Appalachia Spring: Will It Ever Come?

As politicians decry region's persistent poverty, people have reasons for hope.

Every weekday, 12 of Brenda Kim's neighbors wake up early so they can get to their jobs in Columbus, Ohio - 55 miles away - on time. It's a big sacrifice, but one that many residents of small-town Appalachia are willing to endure to maintain roots in a region that extend back generations.

"They will suffer the drive five to six days a week to be able to live here," says Ms. Kim, a resident of Chauncey, Ohio, a tiny community in a part of America that has largely defied efforts to turn it into something other than a clich for poverty.

It's a story familiar to many in Appalachia. Unable to find good jobs with good pay in their hometowns - and unwilling to leave the schools and street corners that have shaped their lives - many are forced to either commute to the big city for work or make do with a local low-paying job.

The dilemma is not a new one. Appalachia has long been one of the most economically depressed areas in America. Moreover, income and employment have stubbornly lagged, despite the government's War on Poverty in the 1960s and the private-sector's roaring '90s. Currently, the region is home to roughly one-quarter of the nation's poorest counties, and jobless rates are more than triple the national average.

But even amid these gloomy statistics, there is cause for cautious optimism. Some of it surfaced this past weekend, when the Rev. Jesse Jackson led a march here to bring national attention to the region.

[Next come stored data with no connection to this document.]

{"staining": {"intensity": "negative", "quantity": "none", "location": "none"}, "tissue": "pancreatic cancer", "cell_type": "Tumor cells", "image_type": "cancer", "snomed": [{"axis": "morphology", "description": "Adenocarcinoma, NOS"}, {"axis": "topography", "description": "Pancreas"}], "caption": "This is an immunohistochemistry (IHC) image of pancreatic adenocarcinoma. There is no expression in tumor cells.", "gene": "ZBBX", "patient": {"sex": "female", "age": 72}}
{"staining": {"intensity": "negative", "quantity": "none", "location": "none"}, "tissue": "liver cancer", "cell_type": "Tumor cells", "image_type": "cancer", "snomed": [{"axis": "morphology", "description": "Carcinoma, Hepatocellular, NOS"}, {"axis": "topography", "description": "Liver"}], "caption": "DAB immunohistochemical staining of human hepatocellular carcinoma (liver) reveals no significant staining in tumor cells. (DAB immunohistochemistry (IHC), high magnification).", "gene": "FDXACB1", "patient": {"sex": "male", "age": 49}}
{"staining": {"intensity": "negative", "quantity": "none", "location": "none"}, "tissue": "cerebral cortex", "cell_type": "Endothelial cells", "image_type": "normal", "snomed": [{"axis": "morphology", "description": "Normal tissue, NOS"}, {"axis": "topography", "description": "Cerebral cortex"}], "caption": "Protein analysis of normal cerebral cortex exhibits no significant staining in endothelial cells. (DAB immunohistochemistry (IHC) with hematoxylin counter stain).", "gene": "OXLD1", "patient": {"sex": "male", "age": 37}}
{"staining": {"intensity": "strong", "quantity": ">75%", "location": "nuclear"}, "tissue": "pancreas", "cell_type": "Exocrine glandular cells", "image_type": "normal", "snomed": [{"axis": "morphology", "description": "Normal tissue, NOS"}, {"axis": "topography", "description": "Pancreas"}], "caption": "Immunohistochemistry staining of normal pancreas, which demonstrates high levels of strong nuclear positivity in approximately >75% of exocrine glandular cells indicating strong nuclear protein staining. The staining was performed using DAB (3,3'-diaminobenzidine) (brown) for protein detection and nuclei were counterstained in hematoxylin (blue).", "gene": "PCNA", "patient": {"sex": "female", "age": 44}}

Many say the mountains of dollars invested in Appalachia over the years - and a heightened emphasis on education - are helping the region reach beyond a history based wholly on the land, which yielded salt, coal, and timber. While much work lies ahead, residents hope a new entrepreneuring ethic, combined with the traditional ties to the land and community, will bring prosperity in the not-too-distant future.

"There's a positive feeling, but there's also a feeling that there's a long way to go," says Marsha Lewis of the Institute for Local Government and Rural Development in nearby Athens, Ohio.

The road ahead

Central Appalachia faces the longest road. Although the poverty rate across the region has been halved to 15 percent since 1965, some pockets have been left behind, with little chance for economic development. In parts of Tennessee, West Virginia, and southern Ohio, "most communities ... do not have sewer systems," says Russell Tippett, dean of the school of natural resources at Hocking College here.

Indeed, the region's dependence on extraction industries has left it with almost no infrastructure for business. Roads were ignored as companies relied on barges to send coal or timber to market, office and industrial parks were never developed, and workers needed to have only a minimum education. The result, says Mr. Tippett, is a society that only now is finding ways to make itself attractive to businesses.

"The infrastructure to attract industry ... is better than it's ever been, and it's getting better, but it's still not here yet," he says.

Yet some people here don't see bringing in big industry as the best way to attract precious jobs to the region. One attendee of the Nelsonville march says investment needs to focus on the region's strengths.

"You build hope by making small, solid steps for change," says Debbie Phillips. "There's a lot of indigenous knowledge here," she says, citing crafts, furnituremaking, and farming.

Many experts agree. In fact, much of the investment in Appalachia today is supporting home-grown business ventures that play to the region's strengths.

Drawing on strengths

One of Appalachia's greatest assets, residents say, is the people themselves. Given improved transportation, sewage systems, and tools to produce, the people will make the region prosper, says Jack Frech, director of the Athens County Department of Human Services.

"These people are not out there demanding," he says. "They firmly believe they should be self-sufficient."

This depend-on-yourself sufficiency has always been a characteristic of the people of Appalachia, but today, many observers say, they're also learning to help themselves. "There are more progressive views on the need for education," says Tippett. "People are seeing what they want to do and realizing that they need an education to do it."

As for Ms. Kim, she hopes more of her neighbors get jobs nearer to home in the future - because jobs, not welfare, are the key to Appalachia's prosperity.

"My only hope for this area is more business development," she says. "If we don't get it, things aren't going to get much better."